Sanidine

Sanidine is the high temperature form of potassium feldspar with a general formula K. Sanidine is found most typically in felsic volcanic rocks such as obsidian, rhyolite and trachyte. Sanidine crystallizes in the monoclinic crystal system. Orthoclase is a monoclinic polymorph stable at lower temperatures. At yet lower temperatures, microcline, a triclinic polymorph of potassium feldspar, is stable.
Due to the high temperature and rapid quenching, sanidine can contain more sodium in its structure than the two polymorphs that equilibrated at lower temperatures. Sanidine and high albite constitute a solid solution series with intermediate compositions termed anorthoclase. Exsolution of an albite phase does occur; resulting cryptoperthite can best be observed in electron microprobe images.

Occurrence

In addition to its presence in the groundmass of felsic rocks, sanidine is a common phenocryst in rhyolites and, to a lesser extent, rhyodacites. Trachyte consists largely of fine-grained sanidine.
Fallout ash beds in sedimentary rock of the western United States have been classified in part by whether sanidine phenocrysts are present and, if present, whether they are sodium-enriched.
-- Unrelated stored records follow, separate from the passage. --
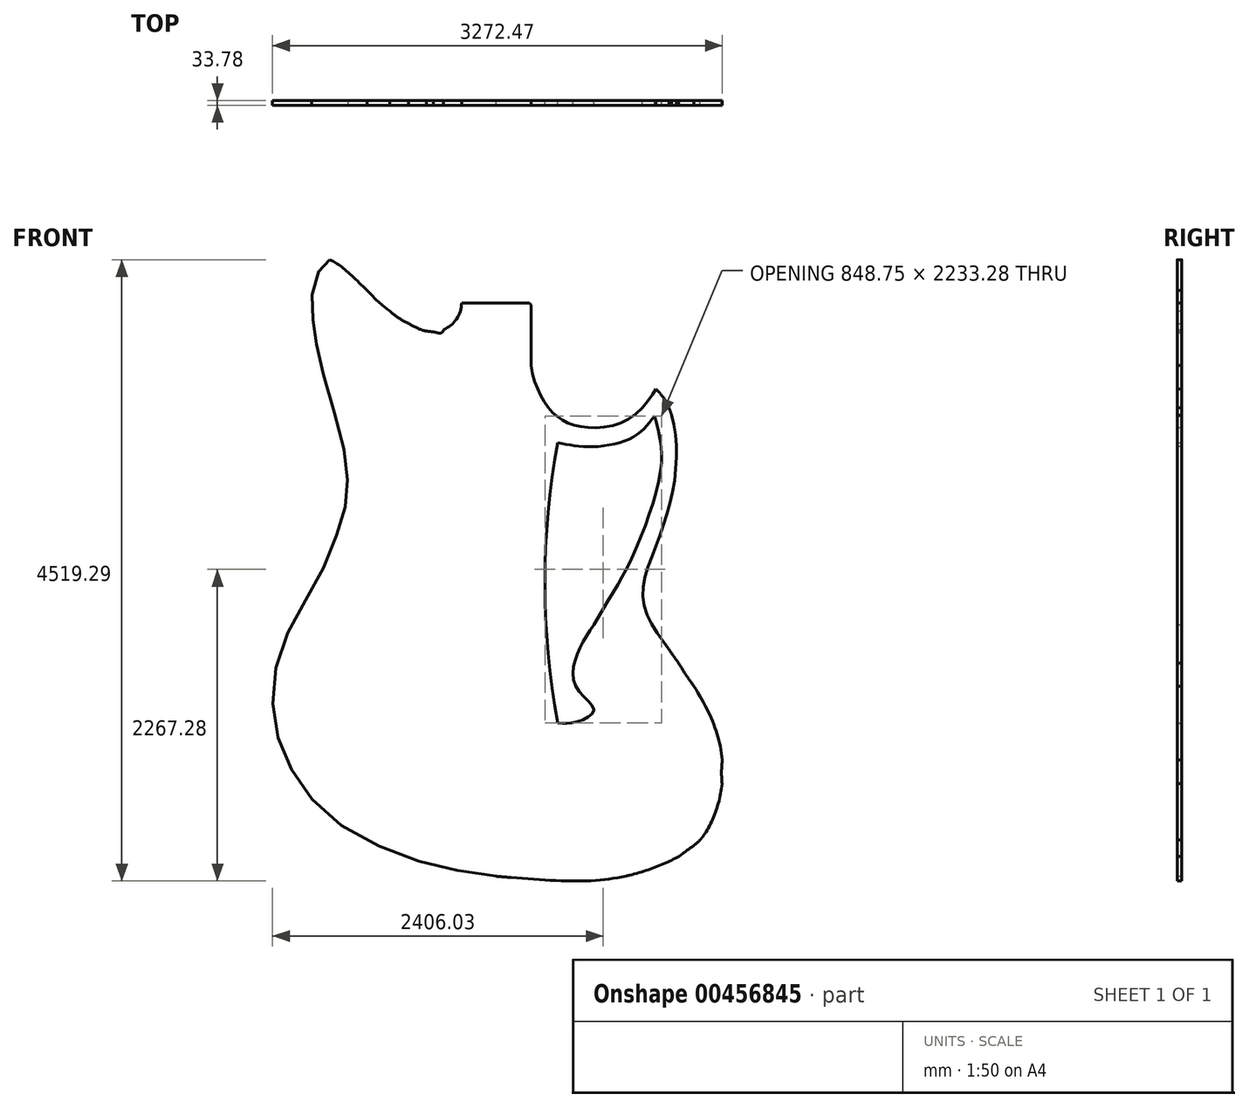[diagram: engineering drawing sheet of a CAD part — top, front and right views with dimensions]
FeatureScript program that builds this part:
annotation { "Feature Type Name" : "Feature", "Feature Type Description" : "" }
export const myFeature = defineFeature(function(context is Context, id is Id, definition is map)
    precondition{}
    {
        {
            var Q0;
            Q0=qCreatedBy(makeId("Front.planeOp"),FACE);
            var sketch = newSketch(context, id + "F0", { "sketchPlane" : qUnion([Q0])});
            skLineSegment(sketch, "E0", {"start": v(-6299.76, -3394.28) * mm, "end": v(-6299.76, -2656.01) * mm});
            skLineSegment(sketch, "E1", {"start": v(-6805.5, -2914.73) * mm, "end": v(-6805.5, -2630.61) * mm});
            skLineSegment(sketch, "E2", {"start": v(-6552.45, -2630.61) * mm, "end": v(-6552.45, -3394.86) * mm});
            skLineSegment(sketch, "E3", {"start": v(-6805.5, -3394.86) * mm, "end": v(-6805.5, -3072.04) * mm});
            skFitSpline(sketch, "E4", {"points": [v(-5276.05, -3449.11) * mm, v(-5287.3, -3419.3) * mm, v(-5308.03, -3364.3) * mm, v(-5355.3, -3290.17) * mm, v(-5416.6, -3231.95) * mm, v(-5491.73, -3195.94) * mm, v(-5588.2, -3145.91) * mm, v(-5719.98, -3168.37) * mm, v(-5802.47, -3218.14) * mm, v(-5845.07, -3228.05) * mm]});
            skFitSpline(sketch, "E5", {"points": [v(-5044.53, -6506.04) * mm, v(-5026.22, -6487.87) * mm, v(-4988.8, -6419.72) * mm, v(-4934.12, -6297.37) * mm, v(-4910.03, -6158) * mm, v(-4914.3, -6040.1) * mm, v(-4908, -5864.95) * mm, v(-4992.35, -5604.02) * mm, v(-5156.6, -5361.57) * mm, v(-5252.66, -5210.81) * mm, v(-5288.38, -5164.45) * mm]});
            skFitSpline(sketch, "E6", {"points": [v(-5582.6, -6794.39) * mm, v(-5525.91, -6781.71) * mm, v(-5422.3, -6758.55) * mm, v(-5280.26, -6694.9) * mm, v(-5158.48, -6609.42) * mm, v(-5078.14, -6546.43) * mm, v(-5044.53, -6506.04) * mm]});
            skFitSpline(sketch, "E7", {"points": [v(-6513.44, -6803.92) * mm, v(-6430.08, -6813.24) * mm, v(-6198.84, -6839.12) * mm, v(-5885.83, -6842.47) * mm, v(-5659.6, -6811.31) * mm, v(-5582.6, -6794.39) * mm]});
            skLineSegment(sketch, "E8", {"start": v(-6552.45, -6802.18) * mm, "end": v(-6552.45, -3394.86) * mm});
            skLineSegment(sketch, "E9", {"start": v(-6805.5, -3394.86) * mm, "end": v(-6299.4, -3394.86) * mm});
            skLineSegment(sketch, "E10", {"start": v(-6805.5, -3085.71) * mm, "end": v(-6829.62, -3072.04) * mm});
            skLineSegment(sketch, "E11", {"start": v(-6325.16, -2630.61) * mm, "end": v(-6805.5, -2630.61) * mm});
            skLineSegment(sketch, "E12", {"start": v(-6552.45, -3012.74) * mm, "end": v(-6552.45, -2630.61) * mm});
            skFitSpline(sketch, "E13", {"points": [v(-7676.8, -2286.7) * mm, v(-7695.14, -2283.28) * mm, v(-7735.83, -2290.19) * mm, v(-7763.38, -2317.11) * mm, v(-7777.56, -2329.88) * mm]});
            skFitSpline(sketch, "E14", {"points": [v(-6552.45, -6802.18) * mm, v(-7122.24, -6690.77) * mm, v(-7726.89, -6397.1) * mm, v(-8053.7, -6007.88) * mm, v(-8178.3, -5586.4) * mm, v(-8106.52, -5110.04) * mm, v(-7862.77, -4657.97) * mm, v(-7687.73, -4243.4) * mm, v(-7635.05, -3965.52) * mm, v(-7685.82, -3593.24) * mm, v(-7834.6, -3064.8) * mm, v(-7881.52, -2796.52) * mm, v(-7892.2, -2569.59) * mm, v(-7834.6, -2376.3) * mm, v(-7765.47, -2318.94) * mm, v(-7285.71, -2724.93) * mm, v(-7025.82, -2835.37) * mm, v(-6937.48, -2806.54) * mm, v(-6805.5, -2630.61) * mm], "startDerivative": vector(-8367.9, 1054.47) * mm, "endDerivative": vector(19439.29, -15558.9) * mm});
            skPoint(sketch, "E15.17.internal.snap0", {"position": v(-6254.8, -7225.1) * mm});
            skFitSpline(sketch, "E15", {"points": [v(-6552.45, -6802.18) * mm, v(-5969.39, -6837.11) * mm, v(-5582.6, -6794.39) * mm, v(-5249.83, -6671.29) * mm, v(-5044.53, -6506.04) * mm, v(-4915.92, -6170.56) * mm, v(-4928.43, -5832.38) * mm, v(-5044.53, -5540.75) * mm, v(-5288.38, -5164.45) * mm, v(-5485.93, -4796.16) * mm, v(-5390.99, -4398.41) * mm, v(-5254.92, -3911.55) * mm, v(-5276.05, -3449.11) * mm, v(-5391.06, -3257.77) * mm, v(-5558.7, -3166.06) * mm, v(-5784.71, -3206.46) * mm, v(-6012.82, -3259.28) * mm, v(-6254.8, -3158.3) * mm, v(-6296.95, -3091.35) * mm], "startDerivative": vector(8213.16, -709.74) * mm, "endDerivative": vector(-887.98, 2353.13) * mm});
            skFitSpline(sketch, "E16.trimOffspring", {"points": [v(-6552.45, -6802.18) * mm, v(-5969.39, -6837.11) * mm, v(-5582.6, -6794.39) * mm, v(-5249.83, -6671.29) * mm, v(-5044.53, -6506.04) * mm, v(-4915.92, -6170.56) * mm, v(-4928.43, -5832.38) * mm, v(-5044.53, -5540.75) * mm, v(-5288.38, -5164.45) * mm, v(-5485.93, -4796.16) * mm, v(-5390.99, -4398.41) * mm, v(-5254.92, -3911.55) * mm, v(-5276.05, -3449.11) * mm, v(-5391.06, -3257.77) * mm, v(-5558.7, -3166.06) * mm, v(-5784.71, -3206.46) * mm, v(-6012.82, -3259.28) * mm, v(-6254.8, -3158.3) * mm, v(-6296.95, -3091.35) * mm], "startDerivative": vector(8213.16, -709.74) * mm, "endDerivative": vector(-887.98, 2353.13) * mm});
            skFitSpline(sketch, "E17.trimOffspring", {"points": [v(-5044.53, -6506.04) * mm, v(-5026.22, -6487.87) * mm, v(-4988.8, -6419.72) * mm, v(-4934.12, -6297.37) * mm, v(-4910.03, -6158) * mm, v(-4914.3, -6040.1) * mm, v(-4908, -5864.95) * mm, v(-4992.35, -5604.02) * mm, v(-5156.6, -5361.57) * mm, v(-5252.66, -5210.81) * mm, v(-5288.38, -5164.45) * mm]});
            skArc(sketch, "E18.filletArc", {"start": v(-6813.35, -2920.9) * mm, "mid": v(-6807.93, -2919.72) * mm, "end": v(-6805.5, -2914.73) * mm});
            skArc(sketch, "E19", {"start": v(-7062, -2835.37) * mm, "mid": v(-6884.48, -2794.71) * mm, "end": v(-6805.5, -2630.61) * mm});
            skFitSpline(sketch, "E20", {"points": [v(-6299.76, -3085.86) * mm, v(-6209.62, -3342) * mm, v(-6080.38, -3479.85) * mm, v(-5890.06, -3537.13) * mm, v(-5592.72, -3477.35) * mm, v(-5391.06, -3257.77) * mm], "startDerivative": vector(186.4, -1403.01) * mm, "endDerivative": vector(492.18, 886.21) * mm});
            skArc(sketch, "E21.filletArc", {"start": v(-6299.76, -2656.01) * mm, "mid": v(-6307.2, -2638.05) * mm, "end": v(-6325.16, -2630.61) * mm});
            skFitSpline(sketch, "E22", {"points": [v(-7676.8, -2286.7) * mm, v(-7516.18, -2512.91) * mm, v(-7285.71, -2722.08) * mm, v(-7062, -2835.37) * mm], "startDerivative": vector(593.9, -835.52) * mm, "endDerivative": vector(356.24, -9.07) * mm});
            skFitSpline(sketch, "E23", {"points": [v(-5400.32, -3453.2) * mm, v(-5353.84, -3817.3) * mm, v(-5555.25, -4460.28) * mm, v(-5844.1, -4973.14) * mm], "startDerivative": vector(337.74, -1395.2) * mm, "endDerivative": vector(-1351.1, -2298.33) * mm});
            skFitSpline(sketch, "E24", {"points": [v(-5400.32, -3453.2) * mm, v(-5558.7, -3608.13) * mm, v(-5872.87, -3677.86) * mm, v(-6105.28, -3646.87) * mm], "startDerivative": vector(-423.79, -559.11) * mm, "endDerivative": vector(-680.19, 146.8) * mm});
            skFitSpline(sketch, "E25", {"points": [v(-5844.1, -4973.14) * mm, v(-5969.39, -5198.93) * mm, v(-5969.39, -5431.33) * mm, v(-5844.1, -5594.02) * mm, v(-5969.39, -5679.23) * mm, v(-6105.28, -5686) * mm], "startDerivative": vector(-617.68, -938.91) * mm, "endDerivative": vector(-744.7, 59.22) * mm});
            skArc(sketch, "E26", {"start": v(-6105.28, -3646.87) * mm, "mid": v(-6199.6, -4666.44) * mm, "end": v(-6105.28, -5686) * mm});
            skSolve(sketch);
        }
        {
            var Q0;
            Q0=makeQuery(id+"F0.imprint","IMPRINT",FACE,{"disambiguationData":[TD([[makeQuery(id+"F0.imprint","IMPRINT",EDGE,{"derivedFrom":sQuery(id+"F0.wireOp",EDGE,"E2")}),-1.0]])]});
            var Q1;
            Q1=makeQuery(id+"F0.imprint","IMPRINT",FACE,{"disambiguationData":[TD([[makeQuery(id+"F0.imprint","IMPRINT",EDGE,{"derivedFrom":sQuery(id+"F0.wireOp",EDGE,"E2")}),1.0]])]});
            extrude(context, id + "F1", {"entities" : qUnion([Q0, Q1]), "depth" : 33.78 * mm});
        }
    });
W-type rhyolite ash beds contain sodium-poor sanidine; G-type rhyolite ash beds contain sodium-rich sanidine; and dacite fallout ash beds frequently lack sanidine. Because of their high potassium content, sanidine phenocrysts are also very useful for radiometric dating of rhyolite ash beds by the K–Ar dating method.

Composition

Although the ideal composition of sanidine is 64.76 wt% SiO₂, 18.32 wt% Al₂O₃, and 16.72 wt% K₂O, natural sanidine incorporates significant sodium, calcium, and iron. Calcium and sodium substitute for potassium while ferric iron substitutes for aluminum. A typical natural composition is:

Component	Weight %
SiO₂	64.03
Al₂O₃	19.92
Fe₂O₃	0.62
CaO	0.45
Na₂O	4.57
K₂O	10.05

At elevated temperature, a complete solid solution exists between sanidine and albite. Rapid cooling of the sanidine freezes the composition, though most sanidine is cryptoperthitic, showing separate layers of low-sodium sanidine and albite at a sub-micron scale that can be detected only by X-ray crystallography or electron microscope methods.

Order-disorder transitions

The crystal structure of ideal potassium feldspar has four sets of tetrahedral sites, each capable of accepting either an aluminum or a silicon ion. These are labeled the T₁o, T₁m, T₂o, and T₂m sites. In sanidine, the aluminum and silicon are distributed randomly among all four sites, and the T₁o and T₁m are mirror images of each other, as are the T₂o and T₂m sites. This produces a crystal with monoclinic symmetry. With slow cooling, the aluminum becomes concentrated in the T₁ sites but remains randomly distributed between T₁o and T₁m sites. The resulting orthoclase crystal retains monoclinic symmetry but with different crystal axis lengths. Further cooling causes the aluminum to concentrate in the T₁o sites, breaking the monoclinic symmetry and producing triclinic microcline. Each transition requires exchange of ions between tetrahedral sites, which takes place at measurable rates only at high temperature.

Sanidine and genesis of magmas

Pure sanidine melts incongruently at 1150 °C, yielding solid leucite and liquid. A mixture of sanidine with silica in the form of tridymite melts at a eutectic temperature of 990 °C, which defines the "granite" eutectic. The temperature at which granite begins to melt is lowered by several hundred degrees by the presence of water.